A drunken early morning ride through a Harrogate housing estate on an off-road bike ended when it crashed into a police van trying to stop it, the town’s magistrates were told last Thursday.
They heard how the machine, without lights and with defective brakes, hit the side of the van in Fairfax Avenue, on the Knaresborough Road Estate, at 1am on July 26.
Before the court were Colin David White, who that day was celebrating his 26th birthday – and who had been piloting the bike – and Garath Adrian Robert Taylor, 27, who was riding pillion.
White, of Knaresborough Road, Harrogate, pleaded guilty to seven offences – drink-driving, careless driving, having neither insurance, proper licence nor crash helmet and using the machine with defective brakes and without any lights fitted.
Taylor, of Deane Place, Harrogate, pleaded guilty to not wearing a crash helmet but denied counts of permitting use with defective brakes, without lights and without insurance. He contended he was not the owner of the bike; it was shared between several people, though the court heard it had been kept at his home.
Prosecutor Martin Butterworth successfully applied for Taylor’s case to be adjourned for further prosecution inquiries. He was bailed until September 6.
Mr Butterworth told magistrates the off-road bike had initially come to police attention as neither rider nor pillion passenger was wearing a crash helmet. The van’s flashing blue lights were activated to stop the bike and the van pulled up where there were vehicles parked either side of the road.
When White tried to squeeze through a gap down the side of the van, it was struck on its offside, causing damage which would cost nearly £600 to put right. Both men fell off and though White was arrested at the scene, Taylor got to his feet and fled.
Mr Butterworth said White told police he had drunk vodka and red wine and could recall little of the incident other than being on the ground. Tests showed he was more than twice the limit.
In mitigation Geoffrey Rogers said in spite of his record – which included aggravated vehicle taking and driving while disqualified – White had held down a job for nine years with an exhibition contracting company.
The court heard his boss had paid the deposit on a flat for him after he had been homeless for a time.
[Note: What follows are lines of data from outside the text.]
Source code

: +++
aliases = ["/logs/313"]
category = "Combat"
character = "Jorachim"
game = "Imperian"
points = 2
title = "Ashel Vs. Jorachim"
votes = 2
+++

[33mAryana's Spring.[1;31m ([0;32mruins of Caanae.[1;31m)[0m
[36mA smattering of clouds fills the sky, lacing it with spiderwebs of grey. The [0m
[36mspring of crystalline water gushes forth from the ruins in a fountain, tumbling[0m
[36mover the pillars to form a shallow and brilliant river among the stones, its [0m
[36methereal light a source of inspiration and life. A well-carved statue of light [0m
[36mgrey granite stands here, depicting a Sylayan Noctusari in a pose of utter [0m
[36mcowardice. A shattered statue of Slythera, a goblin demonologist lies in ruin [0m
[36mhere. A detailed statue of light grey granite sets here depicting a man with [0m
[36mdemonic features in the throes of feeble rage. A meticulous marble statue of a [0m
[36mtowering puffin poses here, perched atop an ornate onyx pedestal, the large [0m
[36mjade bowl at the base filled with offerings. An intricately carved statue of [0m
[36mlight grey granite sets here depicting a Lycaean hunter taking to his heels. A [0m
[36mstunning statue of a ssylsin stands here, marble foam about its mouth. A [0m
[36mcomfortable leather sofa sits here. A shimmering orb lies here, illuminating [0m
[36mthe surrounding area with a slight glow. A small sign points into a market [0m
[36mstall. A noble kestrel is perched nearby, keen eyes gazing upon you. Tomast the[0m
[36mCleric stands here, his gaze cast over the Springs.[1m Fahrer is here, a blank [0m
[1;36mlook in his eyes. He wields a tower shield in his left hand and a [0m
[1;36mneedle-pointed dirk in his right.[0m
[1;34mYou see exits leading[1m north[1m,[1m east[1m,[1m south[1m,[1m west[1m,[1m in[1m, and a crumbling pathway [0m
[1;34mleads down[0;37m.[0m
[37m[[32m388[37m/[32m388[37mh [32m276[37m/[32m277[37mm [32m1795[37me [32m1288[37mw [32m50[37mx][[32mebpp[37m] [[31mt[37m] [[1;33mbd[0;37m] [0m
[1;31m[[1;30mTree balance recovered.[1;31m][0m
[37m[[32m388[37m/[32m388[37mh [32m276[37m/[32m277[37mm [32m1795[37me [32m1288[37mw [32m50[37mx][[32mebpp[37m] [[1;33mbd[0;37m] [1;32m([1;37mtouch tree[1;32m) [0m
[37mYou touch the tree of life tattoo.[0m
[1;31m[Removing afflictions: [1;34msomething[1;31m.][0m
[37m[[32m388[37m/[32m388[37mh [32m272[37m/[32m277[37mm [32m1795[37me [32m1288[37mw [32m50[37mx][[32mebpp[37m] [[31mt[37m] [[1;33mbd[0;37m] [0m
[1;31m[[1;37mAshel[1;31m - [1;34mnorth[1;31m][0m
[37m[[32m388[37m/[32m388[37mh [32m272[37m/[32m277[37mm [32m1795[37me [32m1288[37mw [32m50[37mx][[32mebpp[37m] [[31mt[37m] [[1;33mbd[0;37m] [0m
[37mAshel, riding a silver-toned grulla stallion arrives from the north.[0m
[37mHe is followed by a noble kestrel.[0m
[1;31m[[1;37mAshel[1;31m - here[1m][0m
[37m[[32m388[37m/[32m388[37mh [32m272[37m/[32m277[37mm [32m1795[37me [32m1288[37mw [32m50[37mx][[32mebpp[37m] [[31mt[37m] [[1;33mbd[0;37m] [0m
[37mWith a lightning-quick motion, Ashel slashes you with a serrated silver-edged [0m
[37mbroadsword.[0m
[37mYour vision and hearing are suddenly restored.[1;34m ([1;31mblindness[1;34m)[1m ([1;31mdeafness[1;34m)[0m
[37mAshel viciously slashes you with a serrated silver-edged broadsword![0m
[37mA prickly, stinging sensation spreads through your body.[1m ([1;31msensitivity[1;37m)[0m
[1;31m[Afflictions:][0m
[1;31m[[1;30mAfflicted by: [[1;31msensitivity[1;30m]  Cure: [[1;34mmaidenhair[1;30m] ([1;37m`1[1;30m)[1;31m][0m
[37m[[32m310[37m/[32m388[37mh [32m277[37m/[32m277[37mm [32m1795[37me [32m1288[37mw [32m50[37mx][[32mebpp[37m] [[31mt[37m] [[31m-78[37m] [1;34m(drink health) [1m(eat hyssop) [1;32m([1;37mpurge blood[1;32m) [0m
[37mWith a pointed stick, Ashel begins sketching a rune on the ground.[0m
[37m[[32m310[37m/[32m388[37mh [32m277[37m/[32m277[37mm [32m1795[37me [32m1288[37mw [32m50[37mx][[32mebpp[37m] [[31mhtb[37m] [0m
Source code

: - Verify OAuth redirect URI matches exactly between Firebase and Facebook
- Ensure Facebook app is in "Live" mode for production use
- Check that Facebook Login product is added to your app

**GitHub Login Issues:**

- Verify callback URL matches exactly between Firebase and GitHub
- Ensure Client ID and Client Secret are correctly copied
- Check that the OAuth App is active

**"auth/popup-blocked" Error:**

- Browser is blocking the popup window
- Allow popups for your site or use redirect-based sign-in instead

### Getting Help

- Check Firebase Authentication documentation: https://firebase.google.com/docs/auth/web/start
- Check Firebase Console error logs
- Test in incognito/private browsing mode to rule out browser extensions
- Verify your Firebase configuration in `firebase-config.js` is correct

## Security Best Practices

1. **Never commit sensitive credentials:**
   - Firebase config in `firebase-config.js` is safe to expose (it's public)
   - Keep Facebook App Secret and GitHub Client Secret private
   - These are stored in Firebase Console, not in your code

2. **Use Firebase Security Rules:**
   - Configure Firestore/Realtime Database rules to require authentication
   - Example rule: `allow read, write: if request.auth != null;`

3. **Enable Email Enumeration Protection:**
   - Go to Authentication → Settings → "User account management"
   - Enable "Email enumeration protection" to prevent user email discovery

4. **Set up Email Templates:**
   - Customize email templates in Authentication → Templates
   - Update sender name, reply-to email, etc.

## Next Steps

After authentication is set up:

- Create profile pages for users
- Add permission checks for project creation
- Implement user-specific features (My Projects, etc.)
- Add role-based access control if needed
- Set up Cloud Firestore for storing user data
But he was not happy at what had now happened.
Mr Rogers said White had taken a day off work for his birthday and had drunk initially at home and then at Taylor’s house. He could not remember riding the bike, or why he had ridden it, only coming off it.
Presiding magistrate Marion Simon told White he had let his employer down as well as himself and added: ‘‘Hopefully you will learn from this.’’
He was made subject to a one-year community order with probation supervision and 140 hours of unpaid work. A 12-month driving ban was also imposed along with £85 costs.